A poem for #blogElul 11: Count
A poem for #blogElul 13: Forgive

Ki Tetzei: on right relationship with each other

Here's the d'var Torah I offered at my shul yesterday. (More or less -- when I offered it aloud, I extemporized and added some bits, but this is where it started out.) (Cross-posted to my From the Rabbi blog.)


 

This week's Torah portion is filled with instructions. Here are some of them which speak most to me this year (lightly paraphrased):

If someone works for you, pay them right away. You never know when someone might need payment desperately. Don't shame them by making them ask.

This is a time of year when requests for dues abatements and Hebrew school tuition abatements come across my desk. These verses in Torah remind me how important it is to respond to these requests lovingly.

If someone's children misbehave, try not to judge the parents. Give them the benefit of the doubt. Parenting can be difficult.

If someone's parents have done wrong, try not to judge the children. We are not responsible for the actions of those who came before us.

When the Torah speaks of not putting people to death for the sins of their parents or children, I hear a message about the importance of responding to people with generosty of spirit.

Maintain perspective about the difference between wants and needs. Remember that you don't need to own everything. Practice sufficiency.

Whatever abundance comes your way, be sure to share it. Cultivate a sense of trust in the universe which will allow you to give freely.

Though most of us no longer have fields or vineyards in which those who are hungry may glean, we can still choose to share with others, and to train ourselves to trust that we don't need to hold on to everything for ourselves.

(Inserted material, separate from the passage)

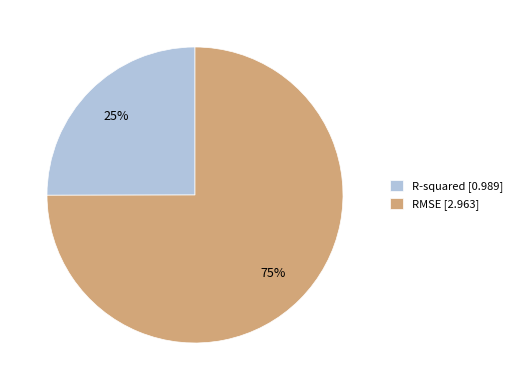

Between RMSE and R-squared, which is larger?

RMSE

Always remember the hard places and tight straits which you have known, and let those memories impel you to kindness and generosity.

We're almost halfway through with the month of Elul. This is the month during which we prepare ourselves for the coming Days of Awe. This is a time of teshuvah, the spiritual work of re-orienting ourselves in the right direction again.

One tradition teaches that we should seek to repair our relationships with each other during Elul, so that during the ten days between Rosh Hashanah and Yom Kippur we can focus on repairing our relationship with our Source.

The mitzvot enumerated in this week's Torah portion are mitzvot bein adam l'chavero, mitzvot between people. Directions for right action in our relationships with each other.

May we be strengthened in our intentions and in our practice. May these mitzvot become engrained in us, engraved in us, channels through which our behaviors naturally flow. Kein yehi ratzon.